- 19
Odoardo Tabacchi
Description
- Odoardo Tabacchi
- Hypatia
- signed: ODOARDO TABACCHI, dated: TORINO .1874. and entitled: HYPATIA
- white marble
Condition
"In response to your inquiry, we are pleased to provide you with a general report of the condition of the property described above. Since we are not professional conservators or restorers, we urge you to consult with a restorer or conservator of your choice who will be better able to provide a detailed, professional report. Prospective buyers should inspect each lot to satisfy themselves as to condition and must understand that any statement made by Sotheby's is merely a subjective, qualified opinion. Prospective buyers should also refer to any Important Notices regarding this sale, which are printed in the Sale Catalogue.

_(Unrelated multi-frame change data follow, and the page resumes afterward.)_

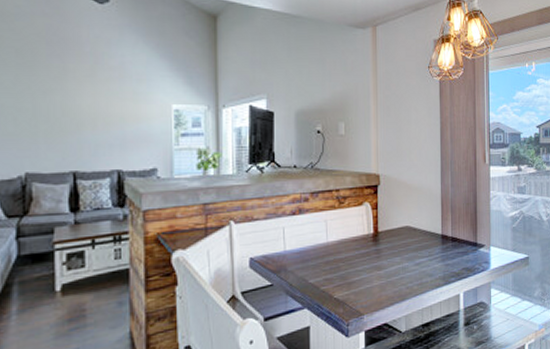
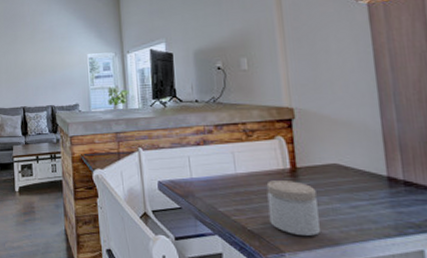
jar: none [353,245,392,297] -> present [266,180,320,236]

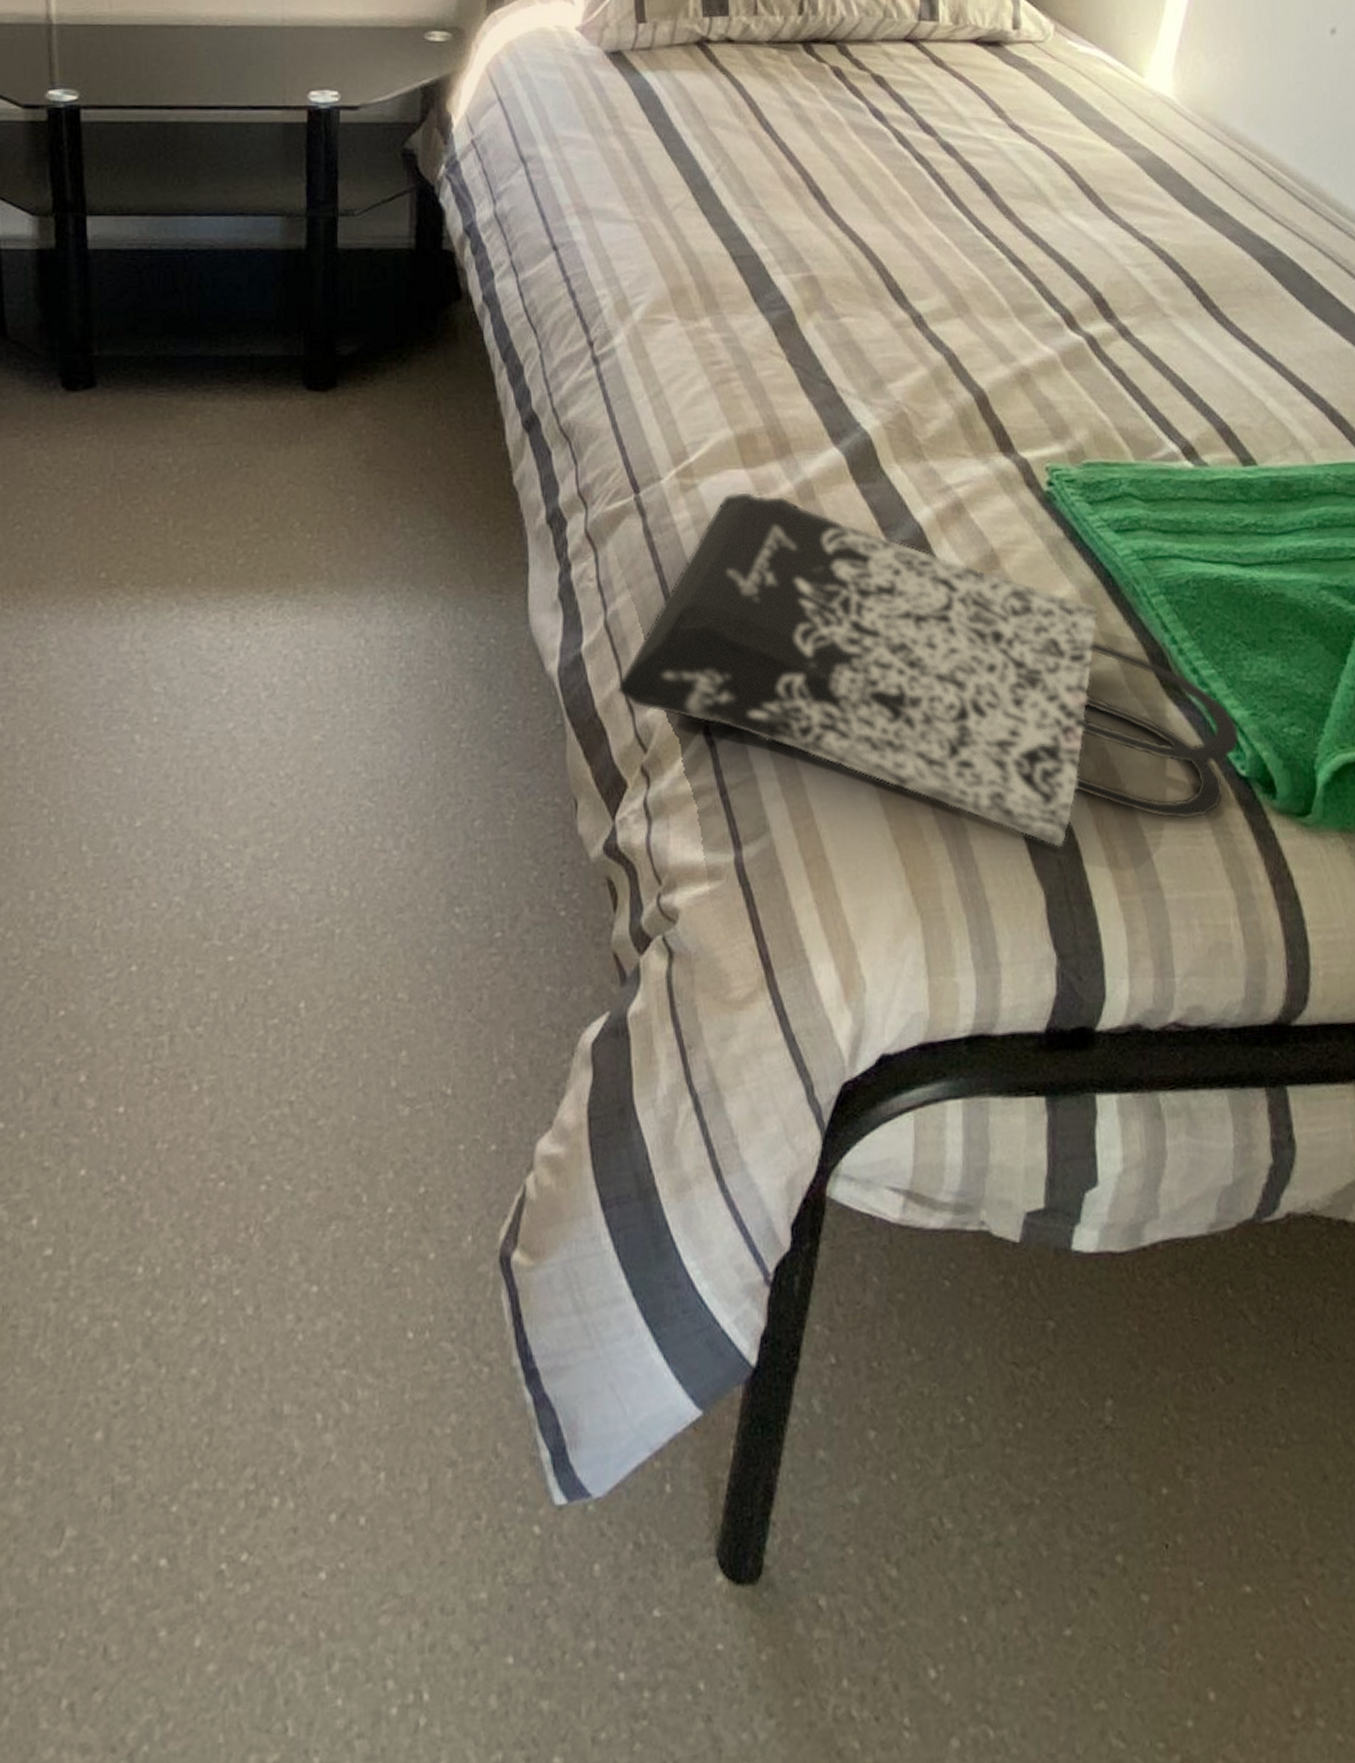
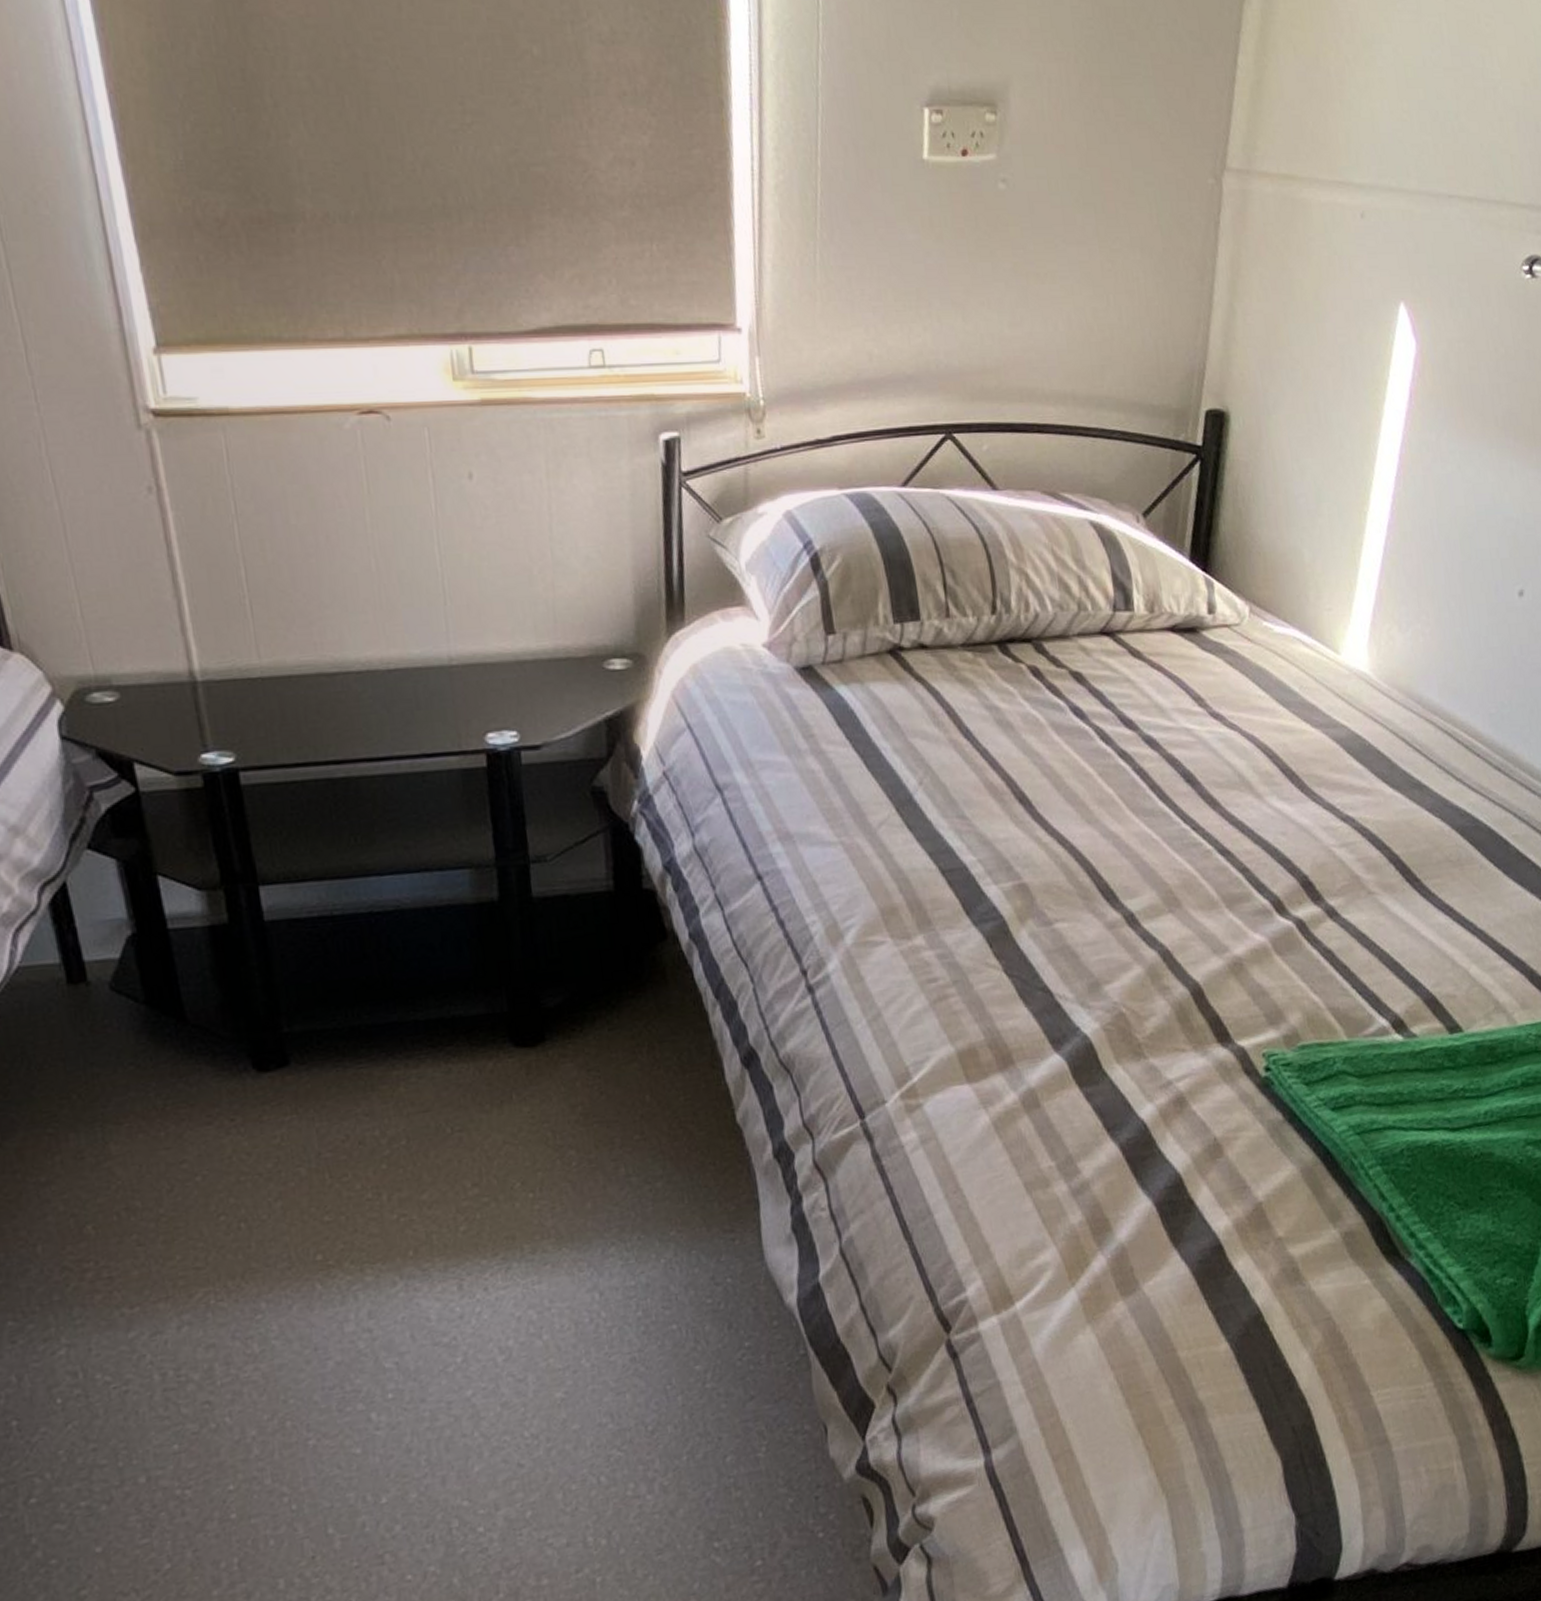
tote bag: present [616,492,1240,848] -> none [857,1106,1457,1416]

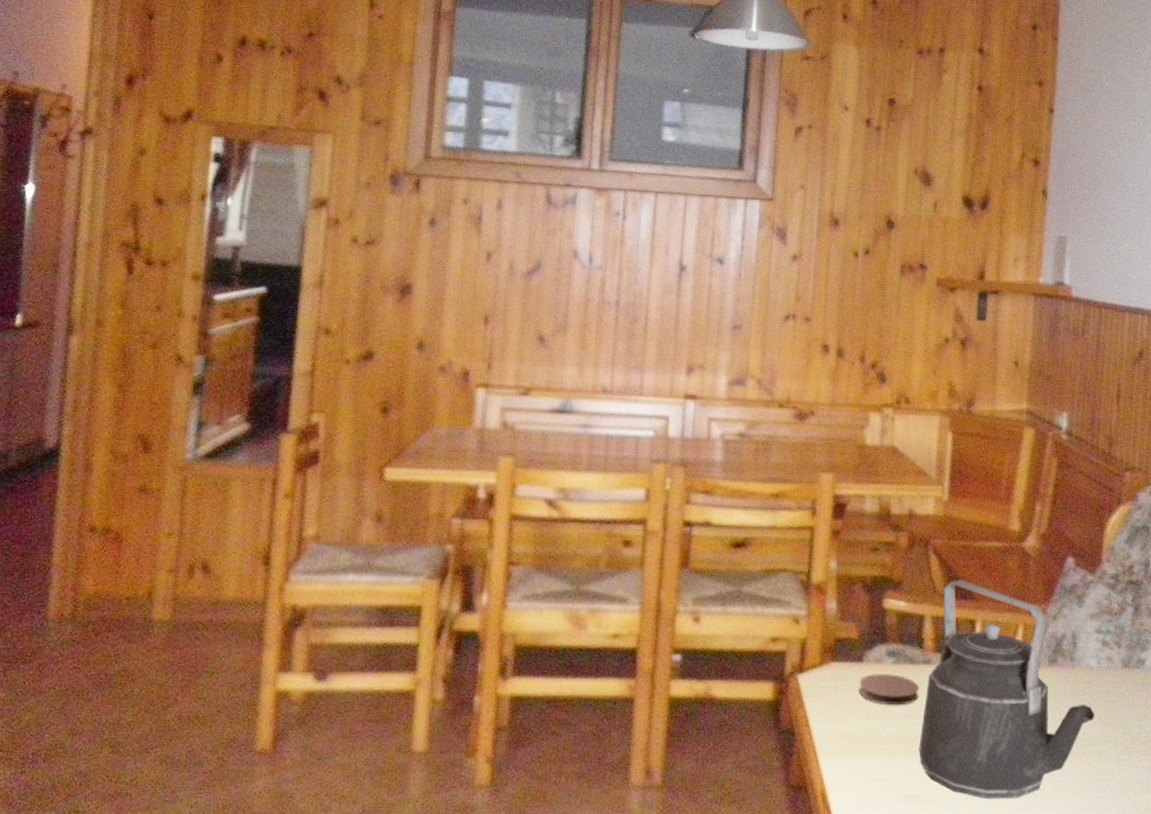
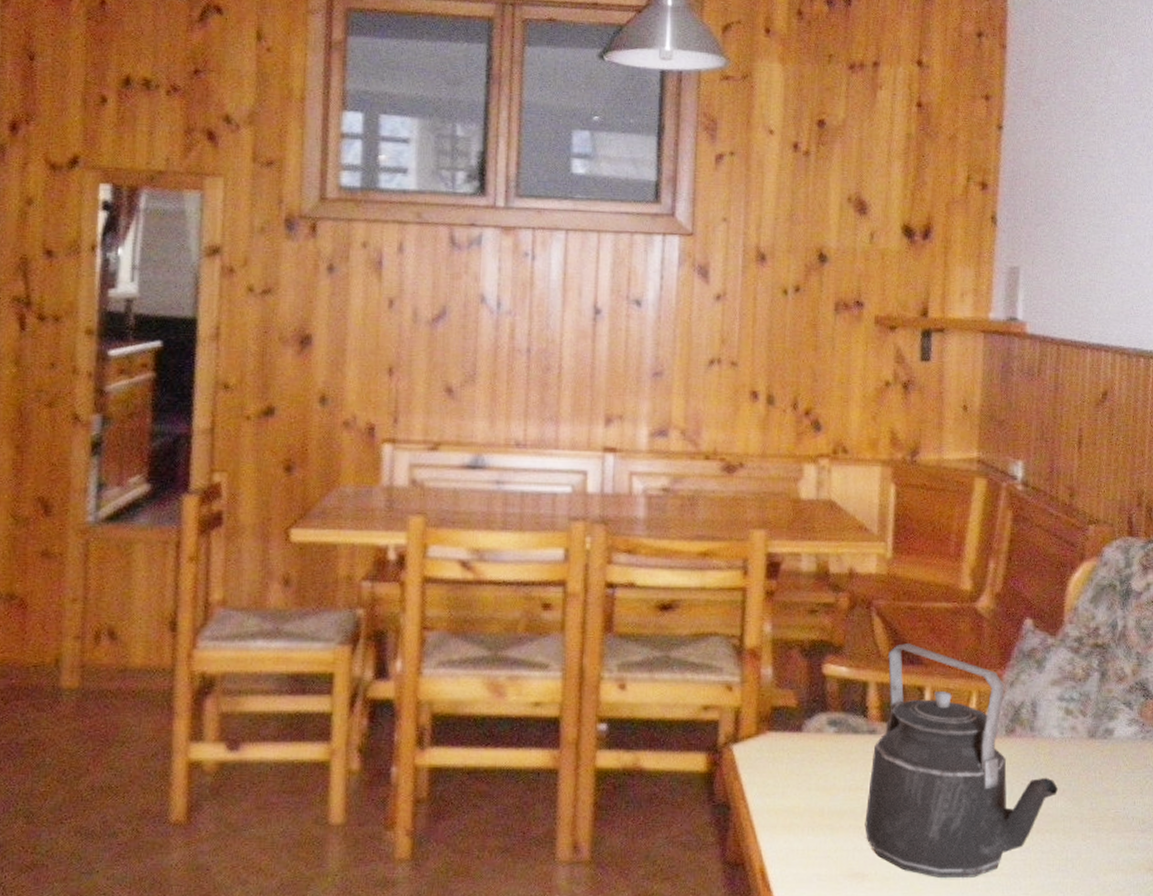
coaster: present [858,674,919,706] -> none [798,745,864,778]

NOTWITHSTANDING THIS REPORT OR ANY DISCUSSIONS CONCERNING A LOT, ALL LOTS ARE OFFERED AND SOLD AS IS" IN ACCORDANCE WITH THE CONDITIONS OF BUSINESS PRINTED IN THE SALE CATALOGUE."
Catalogue Note
Tabacchi’s masterpiece is a poignant and emotive tribute to the brilliant female classical mathematician, astronomer, and philosopher, Hypatia of Alexandria (circa 350/370 - 415 AD), who was head of the Neoplatonic School of Alexandria. Relatively little has survived of Hypatia’s work. However, she is understood to have written many collaborative works with her father Theon Alexandricus, and is credited with revising Ptolemy’s Almagest. Hypatia died as a result of being caught in a feud between the Roman governor of Alexandria, Orestes, and Cyril, the zealous rabble-rousing Bishop of Alexandria. Regarding her as a Pagan confident of Orestes, a Christian mob set upon the mathematician as she walked through the streets of the city. They dragged her to a church and stoned her to death with tiles, before flaying her, mutilating her body, and burning her limbs. Reciting her murder, the Christian church historian Socrates Scholasticus concluded: "Surely nothing can be farther from the spirit of Christianity than the allowance of massacres, fights, and transactions of that sort” (Historia Ecclesiastica). Her murder was viewed by her contemporaries as an abomination, and has subsequently been seen as marking the death of Classical civilisation.
Tabacchi’s marble captures the moment before Hypatia’s agonising death. Tied to a post with a titular plaque inscribed with her name, Hypatia confronts her gruesome fate with shocked, open-mouthed expression, but intense, piercing, gaze. Stripped of her clothing and bound to a stake, Tabacchi’s statue embodies the appalling indignity of the scholar’s death. It is a reminder of the fate of intellectuals in history who have found themselves at odds with brutish ideology, and, viewed through a modern lense, is, perhaps, a symbol of the oppression of womankind, embodied in Hypatia, who was a rare example of a high ranking and renowned female public figure in antiquity.
The Hypatia fits into a group of sculptures by Tabacchi which represent human tragedy or loss and the emotional responses of the individuals involved. These include the Super flumina Babylonis (By the Rivers of Babylon), sold in these rooms on 6 July 2010, lot 164, in which a young Jewish grieves for Jerusalem, and the Ugo Foscolo after the treaty of Campoformio (1867, Galleria d'Arte Moderna, Rome). The facial type is typical of Tabacchi and, together with the extraordinary realism and variated surface textures, compares closely with the aforementioned groups. Tabacchi appears to have been very interested in creating complex compositional arrangements in which the protagonists arc forward and look over the viewer. This is particularly the case with his most famous work, the Tuffolina, in which a diving girl lunges forward as if jumping into the sea.